Netflix To Offer Streaming-Only Subscription Service In The US
You knew this was coming. After a trial offer of streaming-only services in Canada, a third-quarter earnings conference call with Netflix CEo Reed Hastings revealed the company's plan to offer a lower-cost subscription plan that would offer customers access to films and TV shows via only the company's streaming service.
There's no price now, but the Canadian service runs $7.99, and the LA Times says the price is likely to be the same when the option is activated in the US. There is no plan to change streaming access for other subscription plans, so all plans that currently offer unlimited streaming will continue to do so.
Mr. Hastings said,
By every measure we are now primarily a streaming company that also offers DVD-by-mail... DVD-by-mail shipments are still growing, but streaming for us is much larger and growing much faster.
This comes as a compliment to another LA Times piece that talks about how studios bungled the transition to digital film sales, and in the process diminished their own revenue stream by creating an economy in which it was easier for customers to digitally stream or rent movies rather than buy them.
DVD sales have fallen from a $20B high in 2006 as customers have borrowed discs from Blockbuster and Netflix and streamed movies online in those ever-increasing numbers referred to by Mr. Hastings. Labyrinthine and outdated rights deals complicated the process of selling movies in digital format, making the process seem more complicated than necessary, and pushing customers away.
And, the paper says, just as Netflix's streaming service is seeing incredible growth, so too are digital film rentals:
U.S. consumers will rent 37.7 million movies online this year for $3 to $5 each.... That's a nearly sevenfold increase from 2007, and it doesn't include the more than 300 million estimated videos streamed via Netflix's subscription rental service. Meanwhile, consumers will buy about 20 million movies this year for $10 to $15, a less than threefold increase since 2007.

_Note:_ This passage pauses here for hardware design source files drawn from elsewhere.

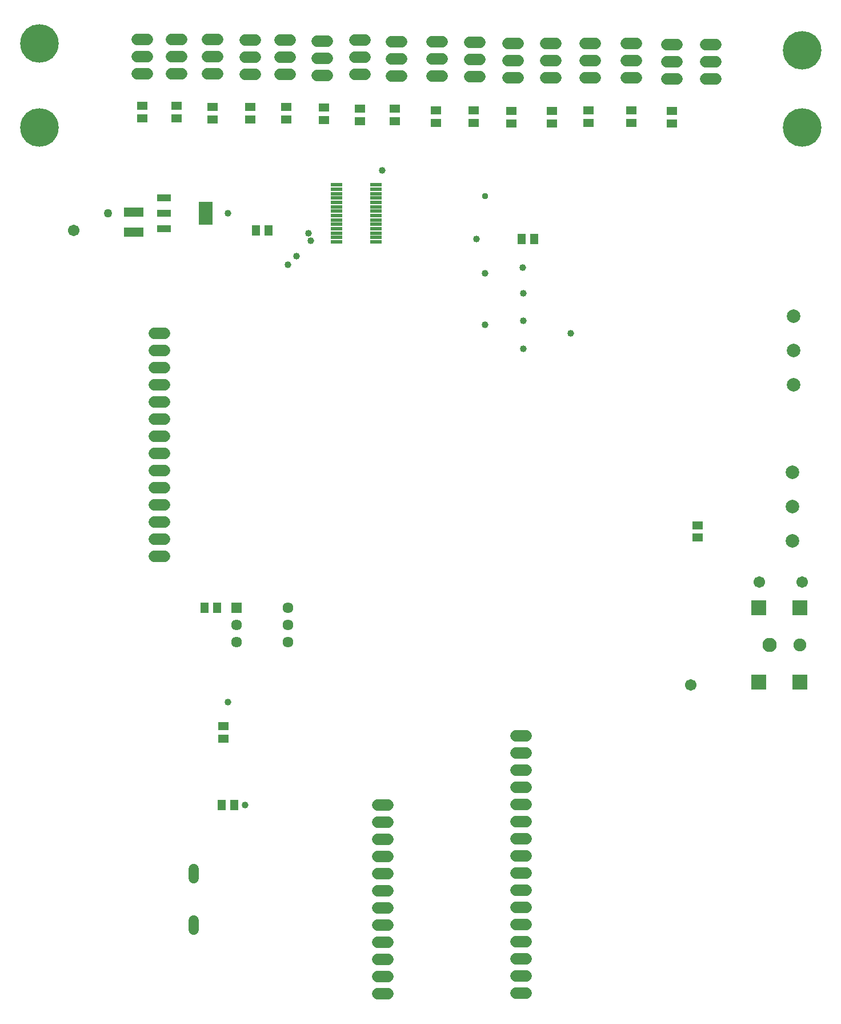
<source format=gbr>
G04 EAGLE Gerber RS-274X export*
G75*
%MOMM*%
%FSLAX34Y34*%
%LPD*%
%INSoldermask Top*%
%IPPOS*%
%AMOC8*
5,1,8,0,0,1.08239X$1,22.5*%
G01*
G04 Define Apertures*
%ADD10C,5.703200*%
%ADD11R,2.918500X1.367800*%
%ADD12R,2.063500X1.101100*%
%ADD13R,2.063500X3.392300*%
%ADD14R,2.253200X2.253200*%
%ADD15C,1.903200*%
%ADD16C,2.103200*%
%ADD17C,1.727200*%
%ADD18R,1.623400X1.234400*%
%ADD19R,1.234400X1.623400*%
%ADD20C,1.524000*%
%ADD21C,2.003200*%
%ADD22R,1.676400X0.558800*%
%ADD23R,1.611200X1.611200*%
%ADD24C,1.611200*%
%ADD25C,1.009600*%
%ADD26C,1.259600*%
%ADD27C,0.959600*%
%ADD28C,1.703200*%
D10*
X-76169Y962665D03*
X-76200Y838200D03*
X1054100Y952500D03*
X1054100Y838200D03*
D11*
X63500Y683746D03*
X63500Y713254D03*
D12*
X108950Y734200D03*
X108950Y711200D03*
X108950Y688200D03*
D13*
X170450Y711200D03*
D14*
X1051329Y16904D03*
X989829Y16904D03*
X1051329Y126904D03*
X989829Y126904D03*
D15*
X1051329Y71904D03*
D16*
X1006329Y71904D03*
D17*
X83820Y917945D02*
X68580Y917945D01*
X68580Y943345D02*
X83820Y943345D01*
X83820Y968745D02*
X68580Y968745D01*
X561340Y913640D02*
X576580Y913640D01*
X576580Y939040D02*
X561340Y939040D01*
X561340Y964440D02*
X576580Y964440D01*
X618490Y911860D02*
X633730Y911860D01*
X633730Y937260D02*
X618490Y937260D01*
X618490Y962660D02*
X633730Y962660D01*
X674370Y911860D02*
X689610Y911860D01*
X689610Y937260D02*
X674370Y937260D01*
X674370Y962660D02*
X689610Y962660D01*
X732790Y911860D02*
X748030Y911860D01*
X748030Y937260D02*
X732790Y937260D01*
X732790Y962660D02*
X748030Y962660D01*
X793750Y912370D02*
X808990Y912370D01*
X808990Y937770D02*
X793750Y937770D01*
X793750Y963170D02*
X808990Y963170D01*
X853440Y910590D02*
X868680Y910590D01*
X868680Y935990D02*
X853440Y935990D01*
X853440Y961390D02*
X868680Y961390D01*
X910953Y910219D02*
X926193Y910219D01*
X926193Y935619D02*
X910953Y935619D01*
X910953Y961019D02*
X926193Y961019D01*
X109220Y533400D02*
X93980Y533400D01*
X93980Y508000D02*
X109220Y508000D01*
X109220Y482600D02*
X93980Y482600D01*
X93980Y457200D02*
X109220Y457200D01*
X109220Y431800D02*
X93980Y431800D01*
X93980Y406400D02*
X109220Y406400D01*
X109220Y381000D02*
X93980Y381000D01*
X93980Y355600D02*
X109220Y355600D01*
X109220Y330200D02*
X93980Y330200D01*
X93980Y304800D02*
X109220Y304800D01*
X109220Y279400D02*
X93980Y279400D01*
X93980Y254000D02*
X109220Y254000D01*
X109220Y228600D02*
X93980Y228600D01*
X93980Y203200D02*
X109220Y203200D01*
X425450Y-165100D02*
X440690Y-165100D01*
X440690Y-190500D02*
X425450Y-190500D01*
X425450Y-215900D02*
X440690Y-215900D01*
X440690Y-241300D02*
X425450Y-241300D01*
X425450Y-266700D02*
X440690Y-266700D01*
X440690Y-292100D02*
X425450Y-292100D01*
X425450Y-317500D02*
X440690Y-317500D01*
X440690Y-342900D02*
X425450Y-342900D01*
X425450Y-368300D02*
X440690Y-368300D01*
X440690Y-393700D02*
X425450Y-393700D01*
X425450Y-419100D02*
X440690Y-419100D01*
X440690Y-444500D02*
X425450Y-444500D01*
X629920Y-62230D02*
X645160Y-62230D01*
X645160Y-87630D02*
X629920Y-87630D01*
X629920Y-113030D02*
X645160Y-113030D01*
X645160Y-138430D02*
X629920Y-138430D01*
X629920Y-163830D02*
X645160Y-163830D01*
X645160Y-189230D02*
X629920Y-189230D01*
X629920Y-214630D02*
X645160Y-214630D01*
X645160Y-240030D02*
X629920Y-240030D01*
X629920Y-265430D02*
X645160Y-265430D01*
X645160Y-290830D02*
X629920Y-290830D01*
X629920Y-316230D02*
X645160Y-316230D01*
X645160Y-341630D02*
X629920Y-341630D01*
X629920Y-367030D02*
X645160Y-367030D01*
X645160Y-392430D02*
X629920Y-392430D01*
X629920Y-417830D02*
X645160Y-417830D01*
X645160Y-443230D02*
X629920Y-443230D01*
X134620Y918210D02*
X119380Y918210D01*
X119380Y943610D02*
X134620Y943610D01*
X134620Y969010D02*
X119380Y969010D01*
X172720Y918210D02*
X187960Y918210D01*
X187960Y943610D02*
X172720Y943610D01*
X172720Y969010D02*
X187960Y969010D01*
X228600Y916940D02*
X243840Y916940D01*
X243840Y942340D02*
X228600Y942340D01*
X228600Y967740D02*
X243840Y967740D01*
X280670Y916940D02*
X295910Y916940D01*
X295910Y942340D02*
X280670Y942340D01*
X280670Y967740D02*
X295910Y967740D01*
X335280Y915670D02*
X350520Y915670D01*
X350520Y941070D02*
X335280Y941070D01*
X335280Y966470D02*
X350520Y966470D01*
X391414Y916940D02*
X406654Y916940D01*
X406654Y942340D02*
X391414Y942340D01*
X391414Y967740D02*
X406654Y967740D01*
X445770Y914400D02*
X461010Y914400D01*
X461010Y939800D02*
X445770Y939800D01*
X445770Y965200D02*
X461010Y965200D01*
X505460Y914400D02*
X520700Y914400D01*
X520700Y939800D02*
X505460Y939800D01*
X505460Y965200D02*
X520700Y965200D01*
D18*
X76200Y870255D03*
X76200Y851865D03*
X567690Y863905D03*
X567690Y845515D03*
X623570Y862635D03*
X623570Y844245D03*
X683260Y862635D03*
X683260Y844245D03*
X737870Y863905D03*
X737870Y845515D03*
X801370Y863905D03*
X801370Y845515D03*
X861060Y862635D03*
X861060Y844245D03*
D19*
X638505Y673100D03*
X656895Y673100D03*
X244805Y685800D03*
X263195Y685800D03*
X194005Y-165100D03*
X212395Y-165100D03*
D18*
X127000Y870255D03*
X127000Y851865D03*
X899594Y249394D03*
X899594Y231004D03*
X196850Y-47955D03*
X196850Y-66345D03*
X180340Y868985D03*
X180340Y850595D03*
X236220Y868985D03*
X236220Y850595D03*
X289560Y868985D03*
X289560Y850595D03*
X345440Y867715D03*
X345440Y849325D03*
X398780Y866445D03*
X398780Y848055D03*
X450850Y866445D03*
X450850Y848055D03*
X511810Y863905D03*
X511810Y845515D03*
D20*
X152400Y-260096D02*
X152400Y-273304D01*
X152400Y-336296D02*
X152400Y-349504D01*
D21*
X1041400Y558800D03*
X1041400Y508000D03*
X1041400Y457200D03*
X1040130Y327660D03*
X1040130Y276860D03*
X1040130Y226060D03*
D22*
X422910Y669036D03*
X422910Y675386D03*
X422910Y681990D03*
X422910Y688340D03*
X422910Y694944D03*
X422910Y701548D03*
X422910Y707898D03*
X422910Y714502D03*
X422910Y720852D03*
X422910Y727456D03*
X422910Y734060D03*
X422910Y740410D03*
X422910Y747014D03*
X422910Y753364D03*
X364490Y753364D03*
X364490Y747014D03*
X364490Y740410D03*
X364490Y734060D03*
X364490Y727456D03*
X364490Y720852D03*
X364490Y714502D03*
X364490Y707898D03*
X364490Y701548D03*
X364490Y694944D03*
X364490Y688340D03*
X364490Y681990D03*
X364490Y675386D03*
X364490Y669036D03*
D23*
X215900Y127000D03*
D24*
X215900Y101600D03*
X215900Y76200D03*
X292100Y76200D03*
X292100Y101600D03*
X292100Y127000D03*
D19*
X168605Y127000D03*
X186995Y127000D03*
D25*
X203200Y711200D03*
X322580Y681990D03*
X584200Y546100D03*
X584200Y622300D03*
X228600Y-165100D03*
X431800Y774700D03*
D26*
X25400Y711200D03*
D27*
X584200Y736600D03*
D28*
X1054100Y165100D03*
X990600Y165100D03*
D25*
X711200Y533400D03*
X203200Y-12700D03*
X326390Y670560D03*
X304800Y647700D03*
X641350Y511080D03*
X641350Y552450D03*
X641350Y593090D03*
X640080Y631190D03*
X571500Y673100D03*
X292100Y635000D03*
D28*
X-25400Y685800D03*
X889000Y12700D03*
M02*

</source>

I'll digitally rent movies from Amazon and other sources without a thought, and now that Netflix is launching native apps for streaming films on the PS3 and Wii, there won't be a media device in my home that can't stream a film from the service. (Between those, a 360, my computer, and a Netflix-enabled blu-ray player, houses such as mine are incredibly Netflix-redundant of late.) Why pay more for a rights-controlled digital copy that I can own? There's simply no need. Is it too late to make digital sales seem attractive? Without a significant drop in price, very possibly so.